日産ゴーン事件で、証券取引等監視委員会が、日産に対して課徴金約24億2500万円を科すよう金融庁に勧告するという記事。少しまけてやるのだそうです。
「監視委は1月までに、2011年3月期~18年3月期の8年間で、ゴーン前会長の役員報酬計約91億円分を隠したとして前会長を告発。この8年分を東京地検特捜部が起訴しているが、今回は課徴金勧告の時効(5年)がかからない15年3月期~18年3月期の4年分が対象となる。
本来の課徴金額は約39億7100万円にのぼったが、自主的に違反を申告すれば減額が認められる制度があるため、日産は監視委が本格検査に入る前の今夏、違反を申告。」
財務諸表の利益が大幅に水増しされていたというのではなく、ゴーン氏の報酬が年間10億円少なく表示されていたというだけで、こんな大きな課徴金を課すというのはバランスが取れていません。役員報酬10億円の影響で、投資家の投資判断にどれだけの影響があったというのでしょうか。
(そもそも、役員報酬の虚偽記載はなかったのではないかというのが当サイトの見方ですが...)

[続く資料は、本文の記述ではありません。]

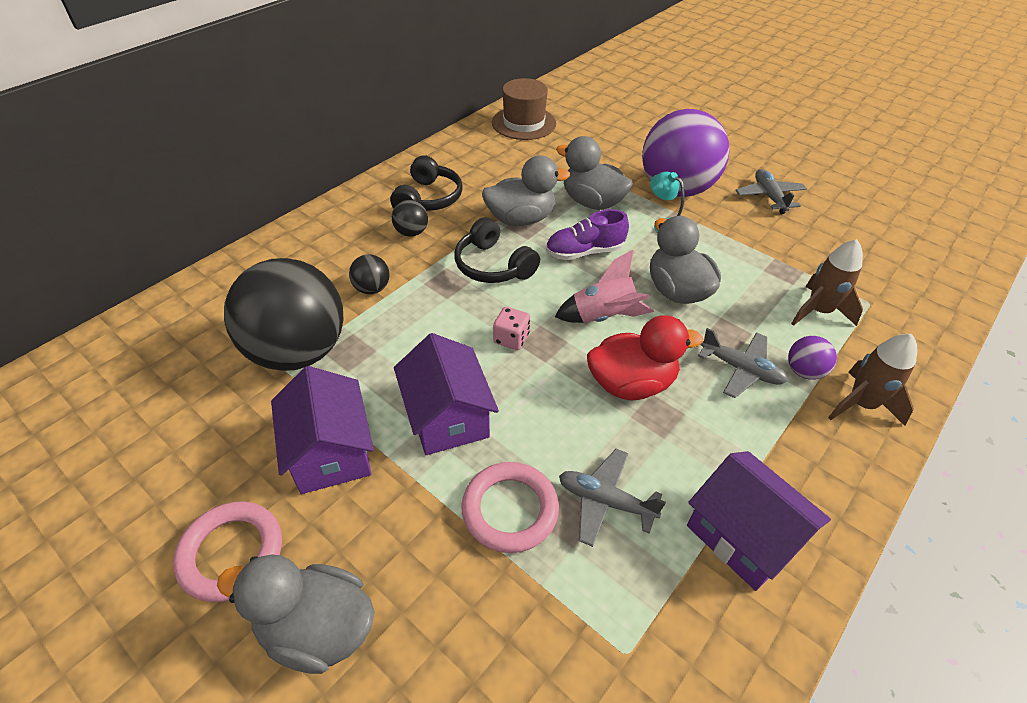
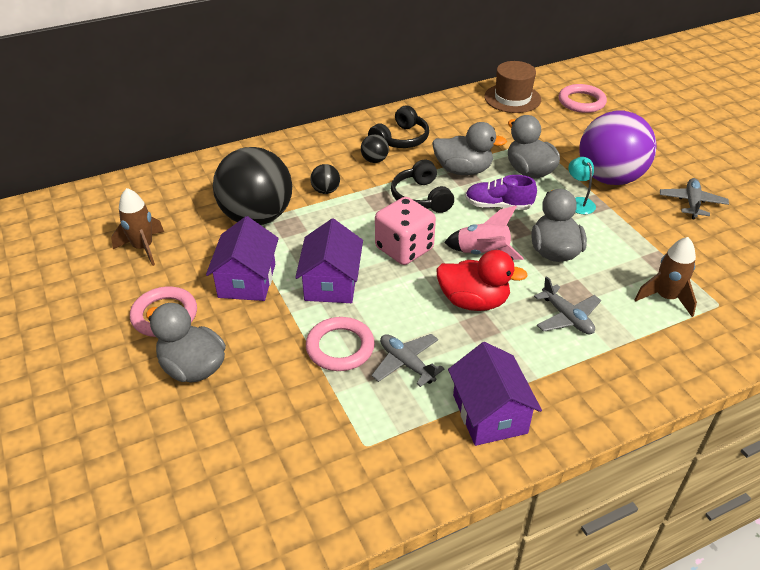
camera: 25 degrees right, 5 degrees down
(511, 339) = (404, 249): pink dice -> pink dice, size x1.99
(595, 112) = (581, 102): none -> pink ring
(804, 371) = (618, 334): purple ball -> none
(861, 404) = (649, 369): brown rocket -> brown rocket (143, 248)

日産がこの課徴金を受け入れるとして、会計処理はどうなるのでしょうか。ゴーン氏に対する未払い報酬(記載もれ分)が91億円負債計上されているはずですから、課徴金はすべてゴーン氏の責任だとして、ゴーン氏に対する未収入金(課徴金相当額)を計上した上で、未払い報酬と相殺という方法も考えられますが、相殺するということは、相殺するまではゴーン氏に対する91億円の支払い義務があったということになるので、ゴーン氏から残りを払えと言ってきたら払わざるをえなくなりそうです(未収・未払い両建てのままという方法もある)。それでは、24億円をいったん損失計上した上で、それとは別に、諸般の事情から未払い報酬の支払い可能性が低くなったという理屈で、未払いを取り崩して利益計上するのでしょうか。しかし、そうすると、ゴーン氏への支払いが確定しているから未払いを計上したはずなのではないかとつっこまれそうです。
日産の決算にすごく大きな影響を与えるというほどの金額ではありませんが、注目したいと思います。